In 1789, he revised the poem for publication in one of his volumes of collected writings. He gave it the title it now bears, made minor modifications to the wording, and changed its form from a dialogue between two spirits speaking alternately to a monologue.
The poem is 35 lines long, mostly of four or five syllables, and is divided into six stanzas of uneven length. It is without either rhymes or strong rhythm. Goethe compares the soul of man to water cycles between Heaven and Earth. It gushes over a high cliff and breaks among the rocks. It flows through grassy meadows to a lake where the stars see their reflection. Wind is the water's lover, stirring it into restlessness. The soul of man is like the water, and the destiny of man is like the wind.

"Gesang der Geister" has been contrasted with "Mahomets Gesang", a 1772–73 poem by Goethe which describes the course of an idealised river from a mountain spring to the ocean. Both poems are examples of Sturm und Drang ("Storm and Stress"), a German proto-Romantic aesthetic movement with an emphasis on subjective experience. Victor Hehn interpreted "Gesang der Geister" as an extended Romantic metaphor, in which the repeated ascent and descent of water between Heaven and Earth represents man's attempt to grasp both the mundane and the eternal, and the contrast between the restless cascade and the tranquil lake is between stormy passions and calm reflection, in a kind of mysticism or pantheism where these opposites blend to form a natural whole. Peter Härtling suggested that the poem could be read in the context of an attempted distancing by Goethe from Charlotte von Stein. Terence James Reed thought that the wind symbolises the psychological disturbance caused by love.

==Musical settings==

===Overview===
This section is arranged chronologically. The D-numbers of the Schubert settings are the Deutsch catalogue numbers.

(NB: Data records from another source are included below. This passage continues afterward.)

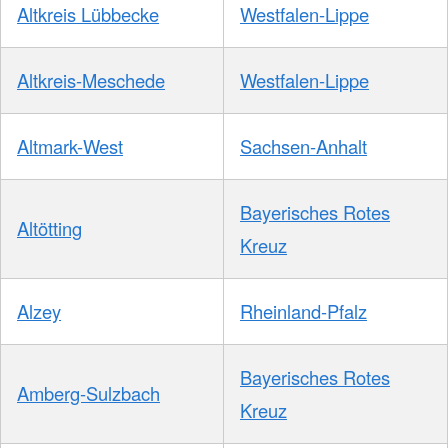
Altkreis Lübbecke
Westfalen-Lippe
Altkreis-Meschede
Westfalen-Lippe
Altmark-West
Sachsen-Anhalt
Bayerisches Rotes
Altötting
Kreuz
Alzey
Rheinland-Pfalz
Bayerisches Rotes
Amberg-Sulzbach
Kreuz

- Franz Schubert, D.484. 1st setting; 1816. Voice and piano. Fragment.
- Franz Schubert, D.538. 2nd setting; 1817. Two tenors and two basses.
- Franz Schubert, [D.704]. 4th setting, 1st version; 1820. Four tenors, four basses, two violas, two violoncellos and double bass. Fragment. Renumbered into D.714.
- Franz Schubert, D.705. 3rd setting; 1820. Two tenors, two basses and piano. Sketch.
- Franz Schubert, D.714. 4th setting, 2nd version; 1820–21. Four tenors, four basses, two violas, two violoncellos and double bass.
- Bernhard Klein (1793-1832), Op. 42. 1840? Male voice choir (two tenor parts, two bass parts). This piece was performed in Berlin in 1852 and in San Antonio, Texas in 1853.
- Carl Loewe (1796-1869), Op. 88. 1840. Soprano, alto, tenor, bass, and piano. Max Runze, Loewe's editor, said that this song was performed too rarely in public, and that it seemed detached from earthly things, but rather to consist of ethereal sounds. Pianist Graham Johnson described it as "charming without being untrue to the profound spirit of the text".
- Ferdinand Hiller (1811-1885), Op. 36. 1847. Mixed chorus and orchestra.
- Hermann Reutter (1900-1985), Op. 52. 1939. Soprano and baritone soloists, mixed chorus and orchestra.
- Aurel Stroe (1932-2008). 1999. High voice, clarinet and piano.

===Schubert's settings===
Schubert made several attempts to set the poem between 1816 and 1821, and completed three of them. His first version, D.484, is for voice and piano, and has survived only as a fragment, which music critic Richard Capell called "a grievous relic ... mutilated by chance". His second version, D.538, is a part song for male voices. It was written in 1817, and first published in 1891. A typical performance takes about 6½ minutes. His third and final version, D.714, is a part song for male voices and low strings. It was completed in 1821, and first published as his Op. posth. 167 in 1858, thirty years after his death. A typical performance takes about 10 or 11 minutes. The forces are unusual, and it is not often performed; but it has been recorded more than twenty times. It is the best-known of all settings of the poem, and has been much admired. Capell called it "one of Schubert's greatest choral works". Norwegian pianist Leif Ove Andsnes has said that it is "one of [Schubert's] most magical pieces", and also that "[i]t should be listened to only at night, and will make you feel as if you are the last person in the universe".